Access to large institutions depends on geographical barriers but also monetary barriers with having appropriate insurance. Given that Khera and colleagues found a difference in survival based on type of patient’s insurance [6••], this also brings up an interesting debate of the importance of private versus federal programs that is timely given the changing healthcare landscape in the USA with the Affordable Care Act. With increasing options in insurance plans found on insurance marketplaces since the implementation of the Affordable Care Act (ACA), future scrutiny will have to judge adequate or appropriate plans on the marketplace. Medicare’s coverage has shaped private insurer’s coverage for many years in the USA, and there is no reason for discrepancy of coverage to exist between private and federal plans. While some aspects of federally mandated coverage are polemic, assuring coverage of life-saving therapies surely is not.

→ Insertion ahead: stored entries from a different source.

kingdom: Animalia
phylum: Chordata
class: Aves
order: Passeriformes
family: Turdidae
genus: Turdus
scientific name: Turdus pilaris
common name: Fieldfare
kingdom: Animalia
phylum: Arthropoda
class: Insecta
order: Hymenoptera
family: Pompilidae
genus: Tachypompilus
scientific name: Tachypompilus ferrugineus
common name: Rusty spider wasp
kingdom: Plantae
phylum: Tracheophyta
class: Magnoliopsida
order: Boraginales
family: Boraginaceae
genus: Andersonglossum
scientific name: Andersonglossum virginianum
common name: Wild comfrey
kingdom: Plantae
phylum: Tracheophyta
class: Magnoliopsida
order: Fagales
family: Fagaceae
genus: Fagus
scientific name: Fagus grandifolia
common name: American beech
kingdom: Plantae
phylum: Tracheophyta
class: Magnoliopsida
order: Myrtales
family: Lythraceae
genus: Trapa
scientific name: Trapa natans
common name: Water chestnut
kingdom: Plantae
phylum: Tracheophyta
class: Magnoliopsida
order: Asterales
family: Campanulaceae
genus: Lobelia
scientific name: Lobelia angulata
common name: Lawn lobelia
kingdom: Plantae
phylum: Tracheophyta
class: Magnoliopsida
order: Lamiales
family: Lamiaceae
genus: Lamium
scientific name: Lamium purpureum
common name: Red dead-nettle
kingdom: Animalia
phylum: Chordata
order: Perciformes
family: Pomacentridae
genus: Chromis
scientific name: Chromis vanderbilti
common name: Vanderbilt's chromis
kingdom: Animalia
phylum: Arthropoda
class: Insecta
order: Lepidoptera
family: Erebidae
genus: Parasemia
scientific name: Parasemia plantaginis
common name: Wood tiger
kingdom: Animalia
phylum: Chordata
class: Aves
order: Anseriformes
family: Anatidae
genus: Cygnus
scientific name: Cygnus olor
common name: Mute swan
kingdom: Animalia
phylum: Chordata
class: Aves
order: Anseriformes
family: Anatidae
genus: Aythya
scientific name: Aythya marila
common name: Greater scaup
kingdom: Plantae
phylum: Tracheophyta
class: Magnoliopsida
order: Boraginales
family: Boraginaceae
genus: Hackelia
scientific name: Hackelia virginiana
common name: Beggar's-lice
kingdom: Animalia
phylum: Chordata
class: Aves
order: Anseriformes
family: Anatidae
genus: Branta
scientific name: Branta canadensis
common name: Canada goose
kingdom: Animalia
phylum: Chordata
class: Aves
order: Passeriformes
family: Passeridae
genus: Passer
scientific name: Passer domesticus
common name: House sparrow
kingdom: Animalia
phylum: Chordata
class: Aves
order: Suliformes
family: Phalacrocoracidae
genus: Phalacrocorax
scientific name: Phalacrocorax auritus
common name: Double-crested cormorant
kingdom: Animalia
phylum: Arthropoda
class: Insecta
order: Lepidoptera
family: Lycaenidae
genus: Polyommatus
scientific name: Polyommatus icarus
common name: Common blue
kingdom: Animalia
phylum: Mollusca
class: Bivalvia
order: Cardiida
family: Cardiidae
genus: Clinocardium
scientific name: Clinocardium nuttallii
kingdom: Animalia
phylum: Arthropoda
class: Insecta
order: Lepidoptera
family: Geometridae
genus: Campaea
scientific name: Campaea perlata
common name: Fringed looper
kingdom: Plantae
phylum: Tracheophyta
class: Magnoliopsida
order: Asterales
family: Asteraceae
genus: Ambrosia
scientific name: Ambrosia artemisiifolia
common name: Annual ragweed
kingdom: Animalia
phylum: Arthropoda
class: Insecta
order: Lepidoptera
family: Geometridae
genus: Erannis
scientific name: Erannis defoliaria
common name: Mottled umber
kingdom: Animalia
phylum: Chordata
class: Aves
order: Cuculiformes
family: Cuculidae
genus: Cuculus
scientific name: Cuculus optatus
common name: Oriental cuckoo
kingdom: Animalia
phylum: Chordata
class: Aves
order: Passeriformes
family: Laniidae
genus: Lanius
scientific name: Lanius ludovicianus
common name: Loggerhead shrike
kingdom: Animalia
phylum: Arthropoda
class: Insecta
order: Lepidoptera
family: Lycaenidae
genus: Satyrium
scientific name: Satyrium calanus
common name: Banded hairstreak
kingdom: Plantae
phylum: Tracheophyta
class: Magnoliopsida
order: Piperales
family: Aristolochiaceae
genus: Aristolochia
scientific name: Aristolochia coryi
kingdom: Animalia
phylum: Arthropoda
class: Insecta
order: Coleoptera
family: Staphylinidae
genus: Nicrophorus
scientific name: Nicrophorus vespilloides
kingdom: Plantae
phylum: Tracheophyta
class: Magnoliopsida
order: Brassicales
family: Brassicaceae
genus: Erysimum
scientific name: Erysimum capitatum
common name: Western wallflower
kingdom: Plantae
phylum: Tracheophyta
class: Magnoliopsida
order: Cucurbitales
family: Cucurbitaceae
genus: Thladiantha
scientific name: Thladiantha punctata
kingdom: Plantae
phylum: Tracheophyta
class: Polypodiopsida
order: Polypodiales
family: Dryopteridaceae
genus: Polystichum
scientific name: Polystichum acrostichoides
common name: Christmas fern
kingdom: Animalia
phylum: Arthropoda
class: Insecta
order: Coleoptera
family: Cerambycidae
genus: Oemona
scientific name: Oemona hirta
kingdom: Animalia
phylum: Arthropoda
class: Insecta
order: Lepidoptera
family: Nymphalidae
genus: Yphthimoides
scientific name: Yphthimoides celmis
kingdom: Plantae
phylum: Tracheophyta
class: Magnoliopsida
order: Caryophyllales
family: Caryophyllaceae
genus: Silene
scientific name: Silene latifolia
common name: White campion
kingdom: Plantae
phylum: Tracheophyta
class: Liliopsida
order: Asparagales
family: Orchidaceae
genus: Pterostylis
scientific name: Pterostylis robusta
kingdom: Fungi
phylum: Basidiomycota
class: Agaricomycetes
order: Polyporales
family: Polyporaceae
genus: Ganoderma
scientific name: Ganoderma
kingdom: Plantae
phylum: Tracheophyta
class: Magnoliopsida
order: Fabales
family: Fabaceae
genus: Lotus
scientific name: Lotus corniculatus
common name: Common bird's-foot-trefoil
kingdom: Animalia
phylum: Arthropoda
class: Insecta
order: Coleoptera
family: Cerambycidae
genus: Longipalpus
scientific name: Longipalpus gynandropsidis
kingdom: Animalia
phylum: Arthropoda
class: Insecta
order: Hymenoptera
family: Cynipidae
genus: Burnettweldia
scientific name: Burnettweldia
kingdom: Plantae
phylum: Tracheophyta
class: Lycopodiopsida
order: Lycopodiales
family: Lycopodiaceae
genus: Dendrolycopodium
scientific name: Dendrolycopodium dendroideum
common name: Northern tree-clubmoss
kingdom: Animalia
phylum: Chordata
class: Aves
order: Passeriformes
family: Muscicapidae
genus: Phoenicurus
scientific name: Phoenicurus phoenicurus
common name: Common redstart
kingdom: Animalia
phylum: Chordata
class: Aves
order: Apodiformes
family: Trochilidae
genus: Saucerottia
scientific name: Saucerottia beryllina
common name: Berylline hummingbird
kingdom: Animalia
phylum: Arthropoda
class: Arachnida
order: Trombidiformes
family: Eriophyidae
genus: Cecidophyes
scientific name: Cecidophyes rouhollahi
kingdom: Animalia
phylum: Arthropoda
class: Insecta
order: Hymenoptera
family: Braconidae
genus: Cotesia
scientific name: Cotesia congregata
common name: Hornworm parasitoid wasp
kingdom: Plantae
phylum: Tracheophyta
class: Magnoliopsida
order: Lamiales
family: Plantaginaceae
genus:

It may no longer be enough simply to have health insurance as mandated by the ACA but actually to have insurance plans that do not impede access to expensive and complex procedures like an HCT. Attempts to increase the quantity of health care coverage in the USA with efforts like the ACA and Medicaid expansion should not be deemed successful without first paying careful attention to the quality of that care expansion. For example, there can be substantial variation in Medicaid coverage for HCT by state [20]. Many plans leave patients feeling underinsured when faced with their portion of the bill and considering the time missed from employment. It is no wonder that many transplant survivors experience significant financial hardships despite having insurance coverage [21].

There are, of course, limitations harnessing large databases for disparities research. Concluding cause and effect of mortality or morbidity based on retrospective data is impossible, just as randomizing groups based on race/ethnicity or socioeconomic status for prospective analysis is impossible due to ethical reasons. At best, we are left with imperfect groupings of populations who may be more heterogeneous than implied by a group of similar socioeconomic identical race individuals from which to draw conclusions. Socioeconomic status is particularly difficult due to lack of individual SES data, changing SES over a lifetime, and using surrogate markers such as zip codes for estimation. Race and ethnicity is problematic due to the dual genetic and social aspects of race, increasingly genetically diverse individuals, and variations in any one individual’s health care access and literacy within a racial group. Despite these limitations, health disparities cannot be ignored, just interpreted with a nuanced understanding.

Conclusion

Disparities based on race, ethnicity, and socioeconomic status are pervasive in allogeneic and autologous HCT access and outcomes. Problems can exist at the individual, institutional, or systemic level and are magnified when considering the expensive and complex aspects of treatment. Harnessing the power of large databases such as SEER and CIBMTR has advanced the understanding and awareness of these disparities. Although the use of these databases is not without limitations, they facilitate the generation of hypotheses that allows further examination. As demonstrated in the last year, several studies have stood out in their advancement of the field drawing attention to the disparities in myeloma care regardless of autologous transplant and the importance of standardizing care patterns in allogeneic transplant. A simultaneous approach of changing individual doctors and patient’s biases, institutional practices, and systemic health insurance coverage is needed to eliminate disparities in HCT care.